Tangerang, 23 Juli 2025 – Setelah resmi dicabut dari daftar Proyek Strategis Nasional (PSN), proyek Pantai Indah Kapuk 2 (PIK-2) kehilangan berbagai hak istimewa, termasuk percepatan perizinan, dukungan infrastruktur, serta legitimasi politik dalam pembebasan lahan warga. Hal ini berdampak signifikan pada strategi ekspansi lahan yang sempat menjadi ujung tombak proyek tersebut.
Menurut laporan lapangan, pihak pengembang untuk sementara waktu menghentikan kegiatan pembelian tanah dari masyarakat menyusul hilangnya status PSN. Namun, beberapa aktivitas fisik seperti reklamasi, penimbunan lahan, dan pembangunan fasilitas dilaporkan tetap berlangsung di beberapa titik wilayah pesisir utara Kabupaten Tangerang.
Warga dan Tokoh Lokal Semakin Kritis
Reaksi keras datang dari sejumlah tokoh lokal dan masyarakat terdampak. Ahmad Marbawi, salah satu figur penting dalam gerakan lingkungan hidup di wilayah tersebut, menilai bahwa proyek PIK-2 adalah ancaman langsung terhadap keberlanjutan ekosistem pesisir dan hak hidup komunitas lokal.
“Masyarakat lokal harus menjadi garda terdepan menjaga kelestarian lingkungan. PIK-2 bukan hanya soal pembangunan fisik, tapi soal perampasan ruang hidup,” tegas Marbawi.
Pandangan ini mencerminkan posisi ideologis yang kuat dalam menolak dominasi kapital di kawasan pesisir serta memperjuangkan bentuk pembangunan alternatif yang berpihak pada masyarakat.
Dari Status PSN ke Strategi Kooptasi Sosial
Meski tak lagi mendapat sokongan pemerintah pusat, Agung Sedayu Group (ASG) selaku pengembang tetap melanjutkan proyek dengan pendekatan baru. Mereka kini lebih mengandalkan program-program tanggung jawab sosial (CSR) sebagai alat membentuk citra positif dan meredam resistensi warga.
Sejak 2024, proyek PIK-2 telah menjangkau lima kecamatan dan 55 desa melalui program pendidikan, pelatihan kerja, dan bantuan sosial. Tahun ini, cakupannya ditingkatkan menjadi enam kecamatan dan 60 desa. Beberapa lulusan pelatihan kerja bahkan telah diserap di jaringan hotel milik mitra proyek.
Namun, langkah ini dipandang sebagai bentuk kooptasi sosial oleh sebagian aktivis lingkungan.

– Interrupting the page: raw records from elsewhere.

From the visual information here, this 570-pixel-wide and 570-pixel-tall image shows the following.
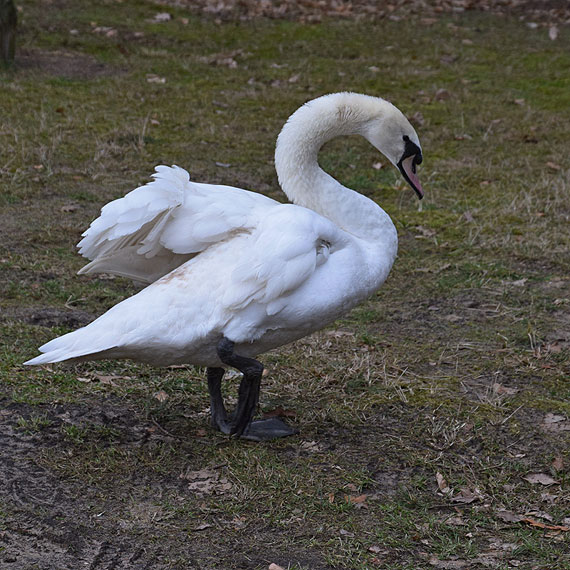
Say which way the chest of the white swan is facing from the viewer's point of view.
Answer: to the viewer's right

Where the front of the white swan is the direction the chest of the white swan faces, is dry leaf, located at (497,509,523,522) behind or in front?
in front

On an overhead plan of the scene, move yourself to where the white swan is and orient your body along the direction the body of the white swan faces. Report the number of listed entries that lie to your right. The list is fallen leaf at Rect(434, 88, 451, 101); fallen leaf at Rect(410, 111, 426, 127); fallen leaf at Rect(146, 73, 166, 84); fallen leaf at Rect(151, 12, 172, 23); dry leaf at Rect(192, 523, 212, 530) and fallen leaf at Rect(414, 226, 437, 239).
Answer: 1

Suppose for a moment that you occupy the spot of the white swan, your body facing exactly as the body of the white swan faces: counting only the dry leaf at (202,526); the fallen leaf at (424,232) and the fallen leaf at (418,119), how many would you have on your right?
1

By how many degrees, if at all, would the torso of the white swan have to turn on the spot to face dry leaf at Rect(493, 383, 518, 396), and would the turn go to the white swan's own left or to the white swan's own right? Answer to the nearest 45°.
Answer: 0° — it already faces it

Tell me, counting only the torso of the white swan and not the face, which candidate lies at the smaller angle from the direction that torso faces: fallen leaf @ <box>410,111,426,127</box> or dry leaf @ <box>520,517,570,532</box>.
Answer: the dry leaf

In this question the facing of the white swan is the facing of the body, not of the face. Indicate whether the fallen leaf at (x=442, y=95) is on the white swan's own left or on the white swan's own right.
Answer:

“CSR ini bukan solusi, tapi strategi untuk memecah konsolidasi warga. Mereka tahu proyeknya kehilangan tameng hukum, jadi mereka pakai pendekatan halus,” ujar seorang pegiat lingkungan yang mewanti-wanti agar masyarakat tetap waspada.
Momen Emas Bagi Perlawanan Sipil
Pencabutan status PSN dinilai sebagai titik balik penting. Tanpa embel-embel strategis nasional, ruang hukum dan politik warga menjadi lebih longgar. Masyarakat kini dapat menggugat proyek melalui:
- Jalur litigasi: gugatan tata ruang, cacat AMDAL, hingga pelanggaran hak atas tanah.
- Non-litigasi: edukasi publik, kampanye media, dan mobilisasi protes damai.
- Konsolidasi komunitas: memperkuat narasi keadilan ekologis dan restorasi ekosistem pesisir.
Beberapa kelompok sipil melihat kondisi ini sebagai jendela peluang untuk merebut kembali kontrol atas ruang hidup masyarakat dan mendorong arah pembangunan yang lebih adil dan berkelanjutan.
Kesimpulan
Hilangnya status PSN atas proyek PIK-2 tidak serta-merta menghentikan ekspansi fisik di lapangan, namun secara politik dan hukum telah melemahkan posisi pengembang. Di sisi lain, ini membuka ruang strategis bagi masyarakat pesisir dan kelompok sipil untuk meningkatkan kontrol sosial, memperkuat resistensi, dan mendorong arah pembangunan yang selaras dengan prinsip keadilan ekologis.